WORK ORDER
Please convert the stretch of the listing from the line containing "Rank the categories" through the line containing "Is there any" into a JSON list of strings, one string per line, leaving out blank lines.

INFORMATION SUPPLIED
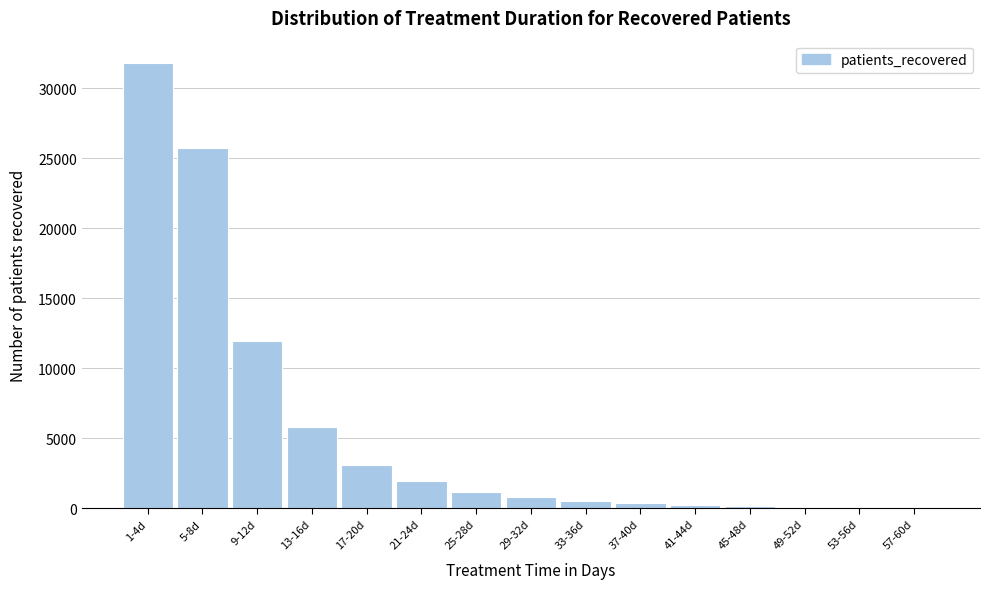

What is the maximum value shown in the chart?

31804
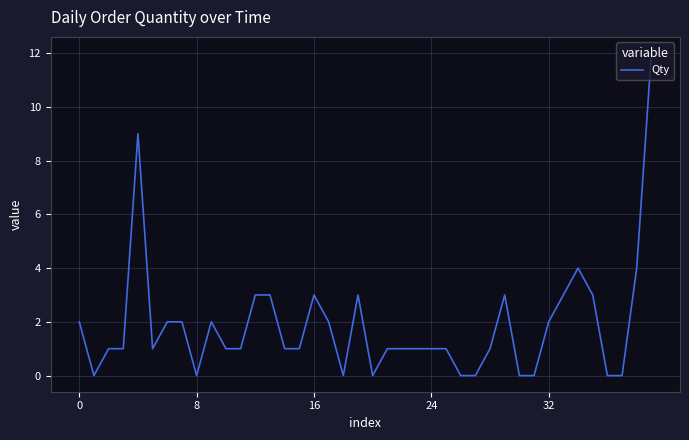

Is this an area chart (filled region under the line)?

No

==

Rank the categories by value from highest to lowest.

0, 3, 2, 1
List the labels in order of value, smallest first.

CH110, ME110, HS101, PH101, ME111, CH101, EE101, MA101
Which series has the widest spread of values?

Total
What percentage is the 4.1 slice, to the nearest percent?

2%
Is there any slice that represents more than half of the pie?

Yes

* * *

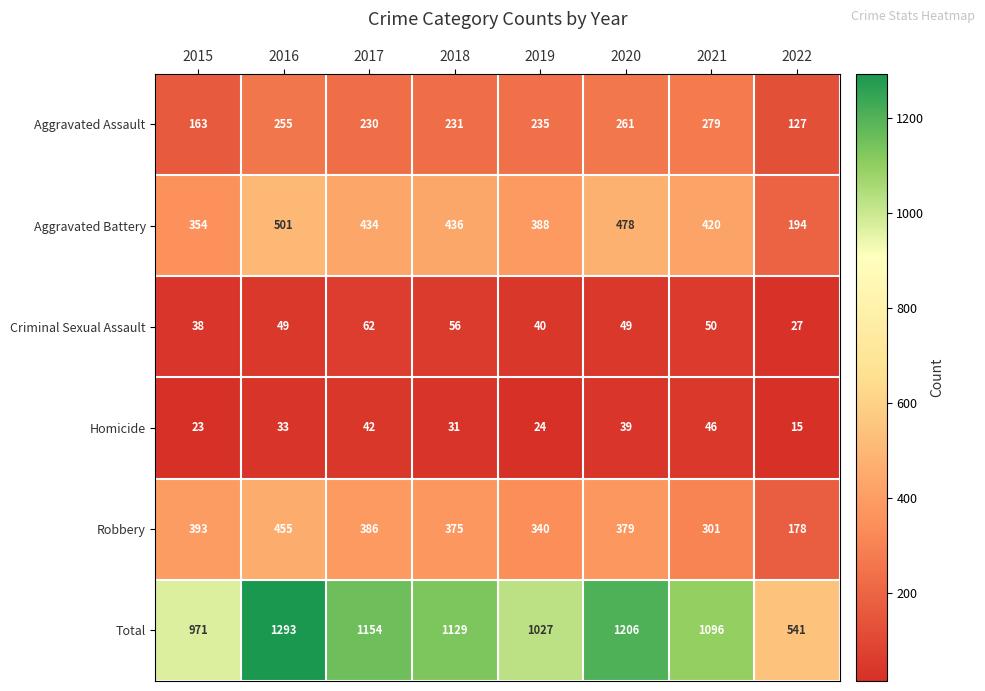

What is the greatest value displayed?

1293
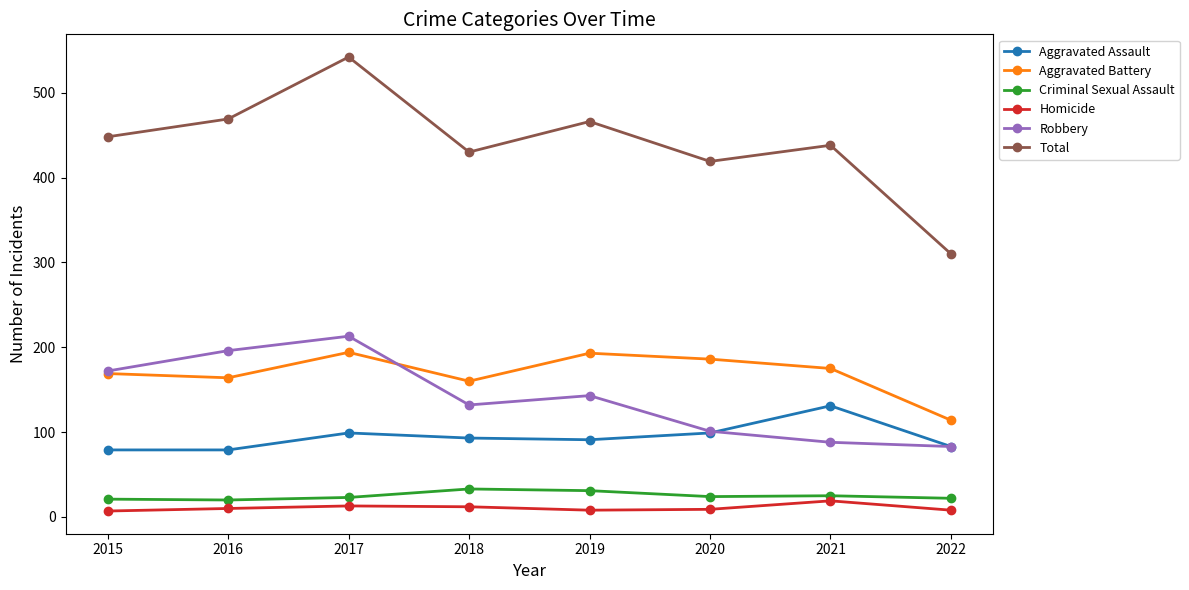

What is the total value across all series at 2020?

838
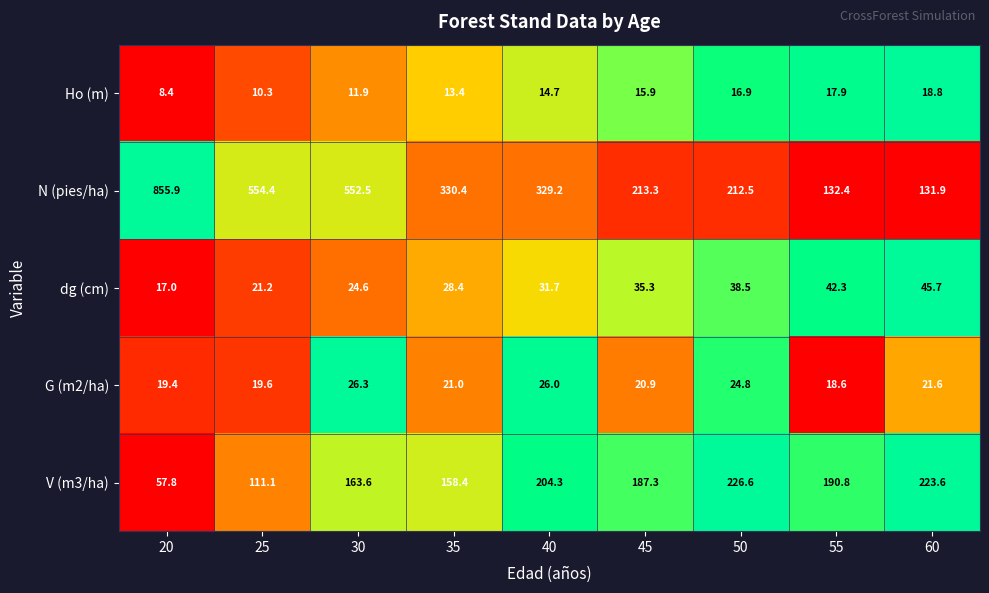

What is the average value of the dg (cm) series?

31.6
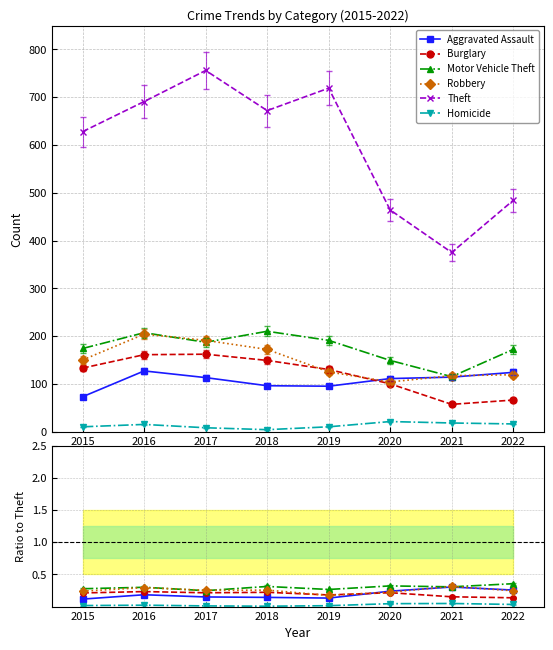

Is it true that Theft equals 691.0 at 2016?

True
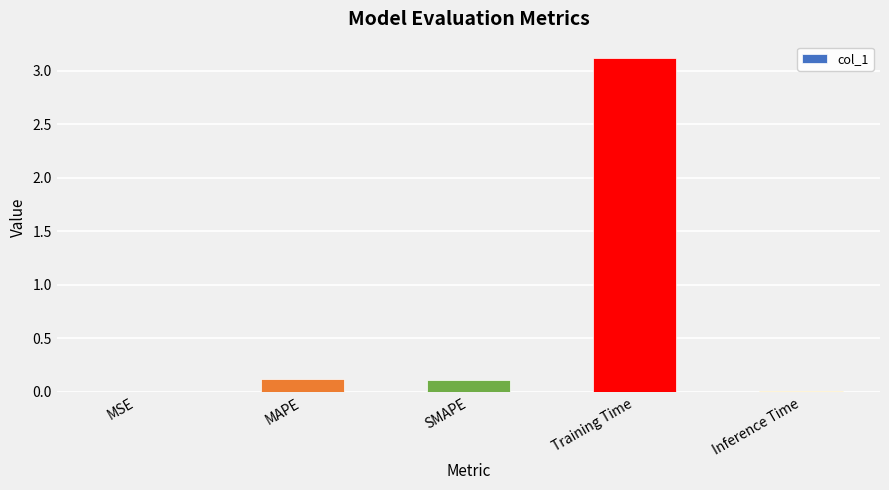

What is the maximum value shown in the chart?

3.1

REPLY TO THE TASK
[
  "Rank the categories by value from highest to lowest.",
  "0, 3, 2, 1",
  "List the labels in order of value, smallest first.",
  "CH110, ME110, HS101, PH101, ME111, CH101, EE101, MA101",
  "Which series has the widest spread of values?",
  "Total",
  "What percentage is the 4.1 slice, to the nearest percent?",
  "2%",
  "Is there any slice that represents more than half of the pie?"
]